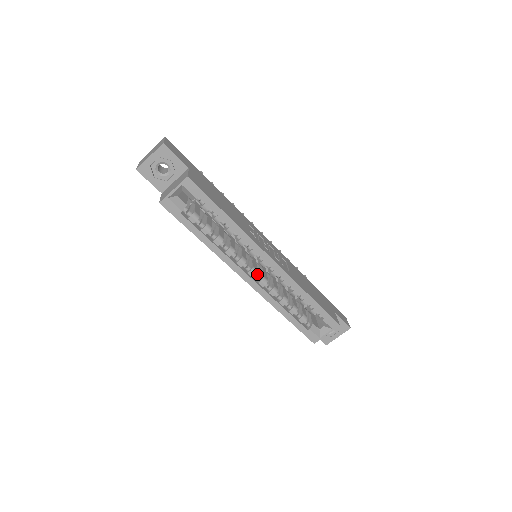
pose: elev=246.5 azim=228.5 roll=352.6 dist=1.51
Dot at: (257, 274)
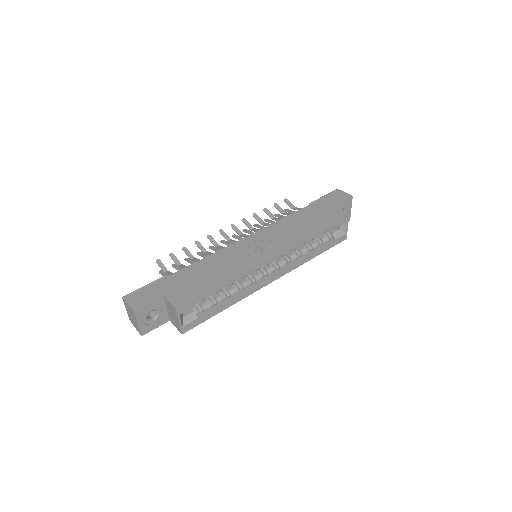
Dot at: (273, 268)
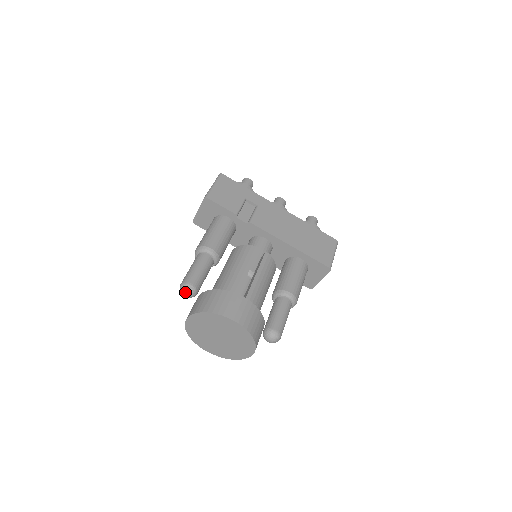
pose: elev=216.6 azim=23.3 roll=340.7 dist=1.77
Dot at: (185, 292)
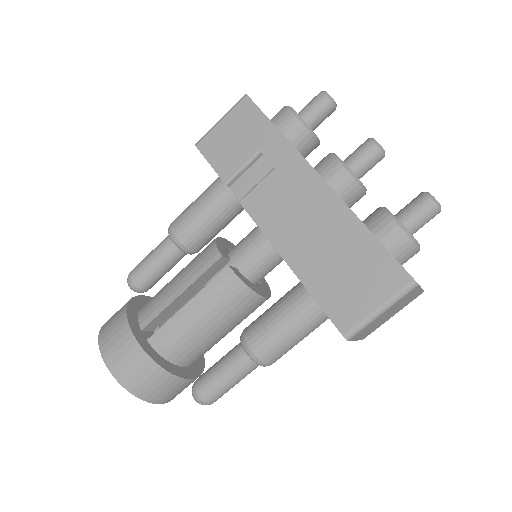
Dot at: (129, 285)
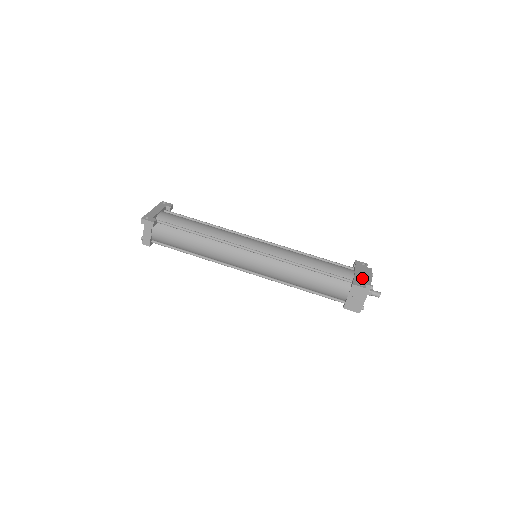
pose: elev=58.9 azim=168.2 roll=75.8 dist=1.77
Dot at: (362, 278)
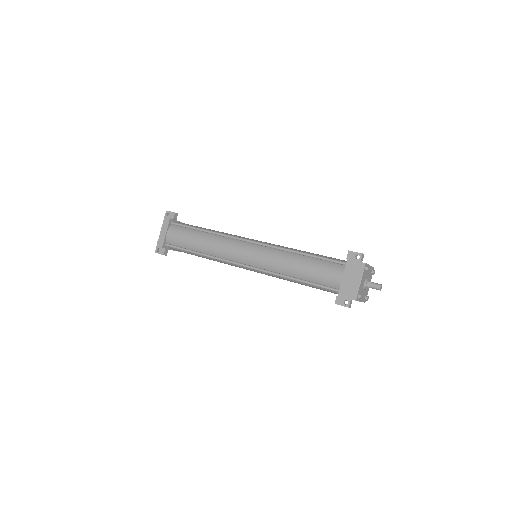
Dot at: (348, 288)
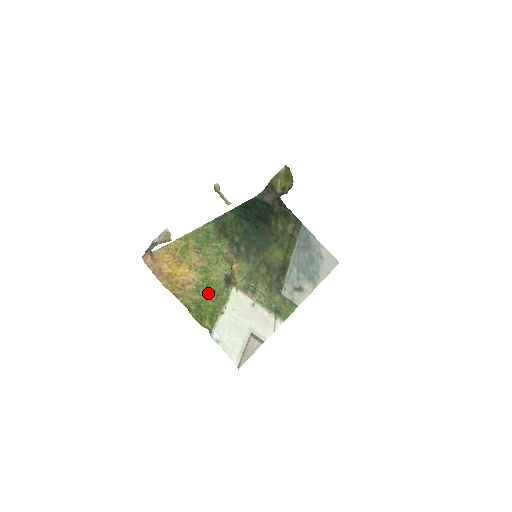
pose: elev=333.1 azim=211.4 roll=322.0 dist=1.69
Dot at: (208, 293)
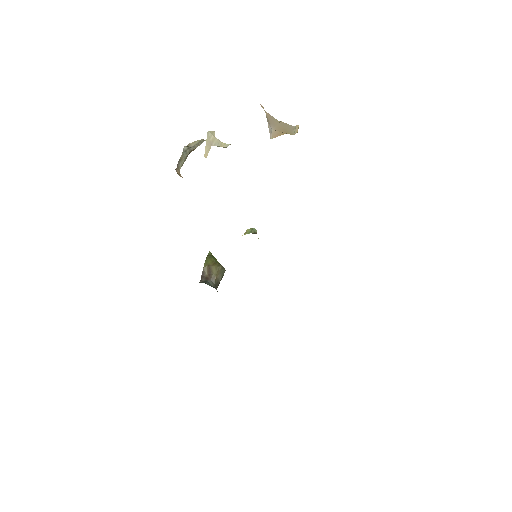
Dot at: occluded
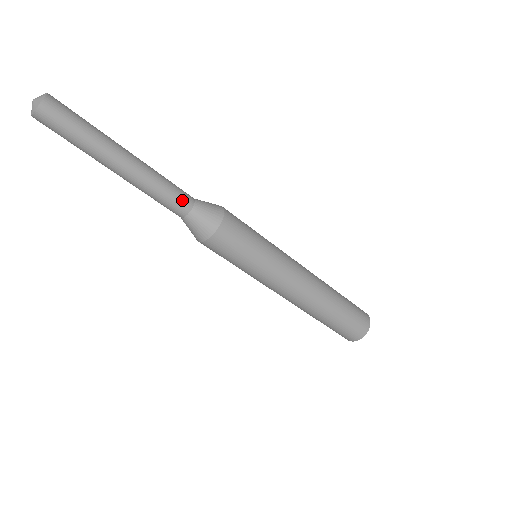
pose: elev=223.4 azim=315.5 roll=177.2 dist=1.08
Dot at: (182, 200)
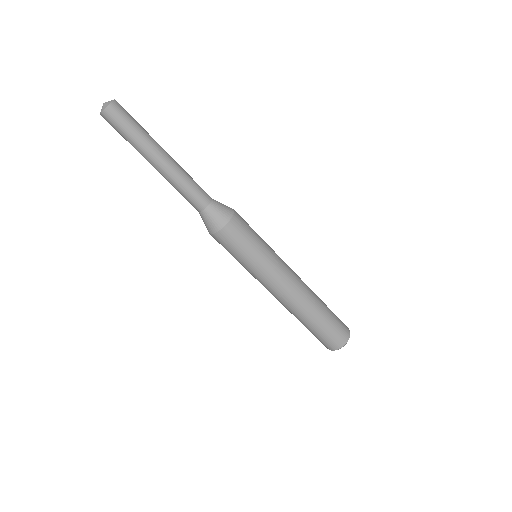
Dot at: (203, 195)
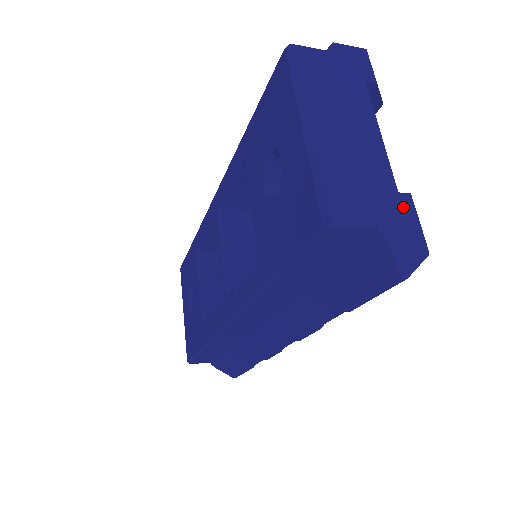
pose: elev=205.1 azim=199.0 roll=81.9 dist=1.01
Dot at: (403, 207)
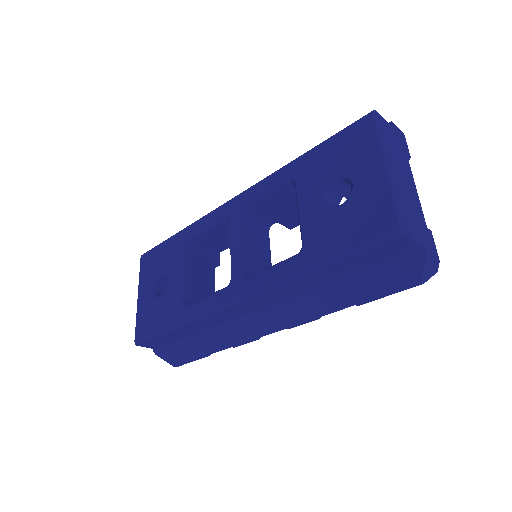
Dot at: (430, 237)
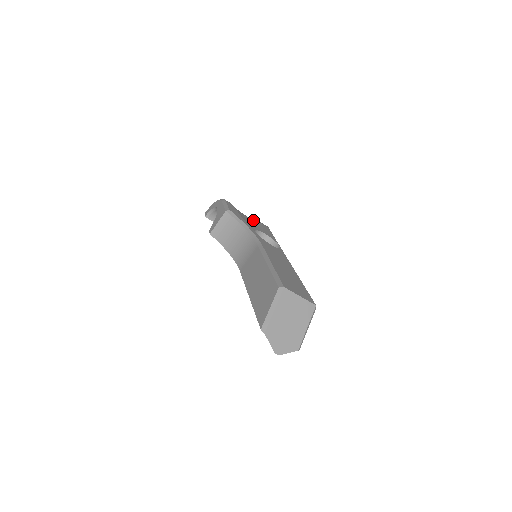
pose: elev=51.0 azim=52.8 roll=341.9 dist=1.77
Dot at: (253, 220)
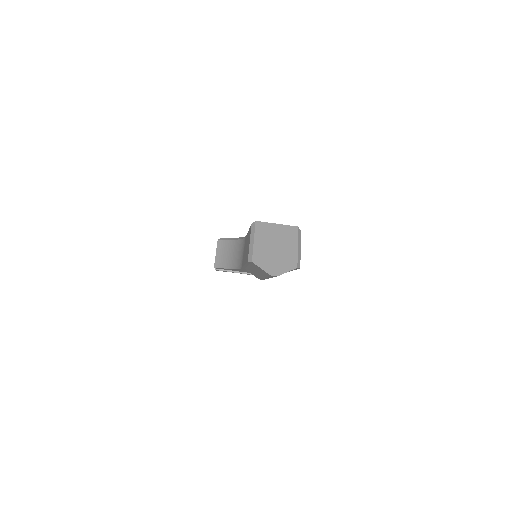
Dot at: occluded
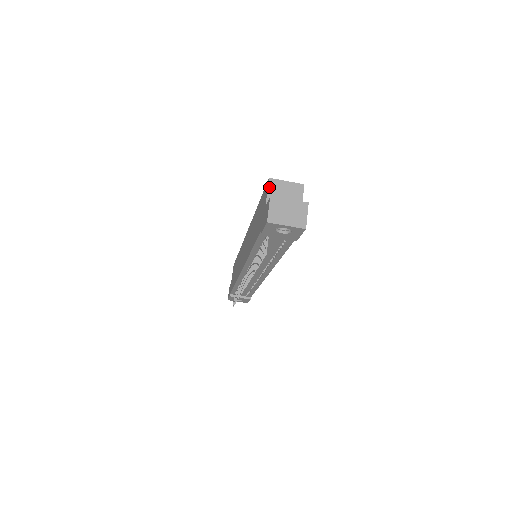
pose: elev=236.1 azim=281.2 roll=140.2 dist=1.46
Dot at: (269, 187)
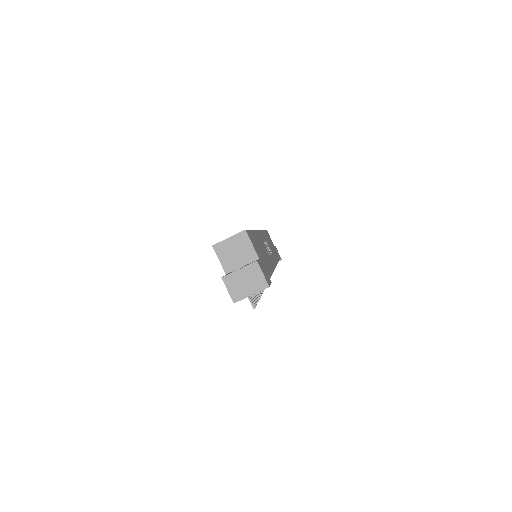
Dot at: (217, 254)
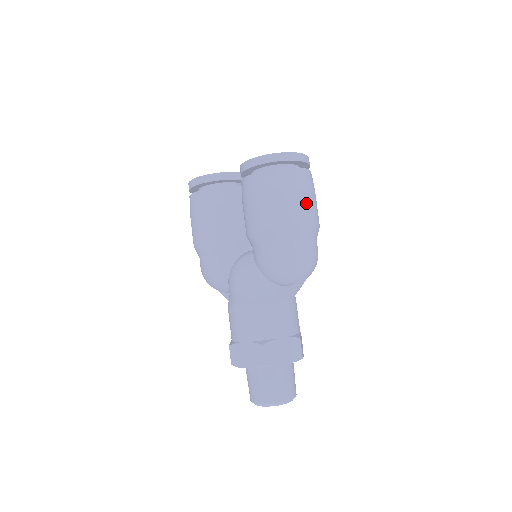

» Task details
Revise the records above so that every instance of "pose" reads "camera", leaving all other text unchanged. Omit the pictures from your answer.

» Response
camera: elev=246.5 azim=228.5 roll=352.6 dist=1.51
Dot at: (257, 274)
Dot at: (273, 268)
camera: elev=216.6 azim=23.3 roll=340.7 dist=1.77
Dot at: (185, 292)
Dot at: (129, 285)
camera: elev=58.9 azim=168.2 roll=75.8 dist=1.77
Dot at: (362, 278)
Dot at: (348, 288)
camera: elev=333.1 azim=211.4 roll=322.0 dist=1.69
Dot at: (208, 293)
Dot at: occluded
camera: elev=223.4 azim=315.5 roll=177.2 dist=1.08
Dot at: (182, 200)
Dot at: (203, 195)
camera: elev=205.1 azim=199.0 roll=81.9 dist=1.01
Dot at: (403, 207)
Dot at: (430, 237)
camera: elev=51.0 azim=52.8 roll=341.9 dist=1.77
Dot at: (253, 220)
Dot at: occluded
camera: elev=236.1 azim=281.2 roll=140.2 dist=1.46
Dot at: (269, 187)
Dot at: (217, 254)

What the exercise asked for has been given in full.